On the site of the oat field which we had measured in June of the preceding year stood now the four walls of Yves' house; it had yet no shutters, no floor, no roof, and, in the moonlight, looked like a ruin.

We sat down on some stones inside, alone together for the first time.

It was of Yves we talked, needless to say. She asked me anxiously about him, about his future, imagining that I knew better than she this husband whom she adored with a kind of fear, without understanding him. And I reassured her, for I was very hopeful: the sea-rover had a good and honest heart; and if we could touch him there, we ought in the end to succeed.

Anne appeared suddenly, having approached noiselessly in order to startle us:

"Oh, Marie!" she said, "move away quickly! See what an ugly shadow you are making behind you!"

We had not noticed it, but in the moonlight her head, with the wings of her coif moving in the wind, cast behind her, on the new wall, a shadow in the form of a very large and very ugly bat. It was enough to bring us misfortune.

In Toulven there was a music of bagpipes. To reach the inn, to which they were both escorting me, we had to pass through an unexpected fête, going on in the moonlight. It was the wedding of a well-to-do couple and there was dancing in the open, on the square. I stopped, with Anne and Marie, to watch the long chain of the gavotte whirl and pass, led by the shrill voice of the pipes. The full moon made whiter the coifs of the women which flitted past us as if carried away by wind and speed; on the breasts of the men we caught the fleeting glitter of embroidered gorgets and silver spangles.

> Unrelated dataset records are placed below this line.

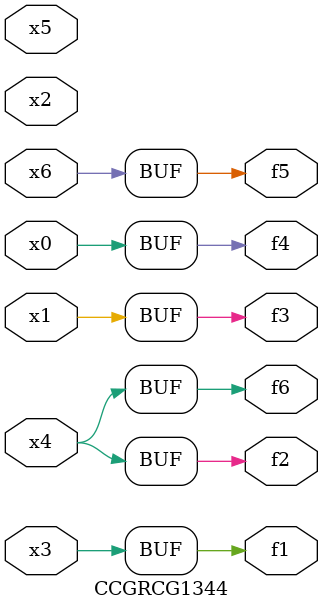
<source format=v>
module CCGRCG1344(
	input x0, x1, x2, x3, x4, x5, x6,
	output f1, f2, f3, f4, f5, f6
);
	assign f1 = x3;
	assign f2 = x4;
	assign f3 = x1;
	assign f4 = x0;
	assign f5 = x6;
	assign f6 = x4;
endmodule

</source>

At the farther end of Toulven we came upon another concourse. It did not seem natural, this animation in the village, at night; more coifs again, hurrying, pressing forward in order to get a better view; for a band of pilgrims was returning from Lourdes. They entered the village singing hymns.

"There have been two miracles, sir; we heard so this morning by telegraph."

I turned round and saw that it was Pierre Kerbras, Anne's sweetheart, who vouchsafed us this information.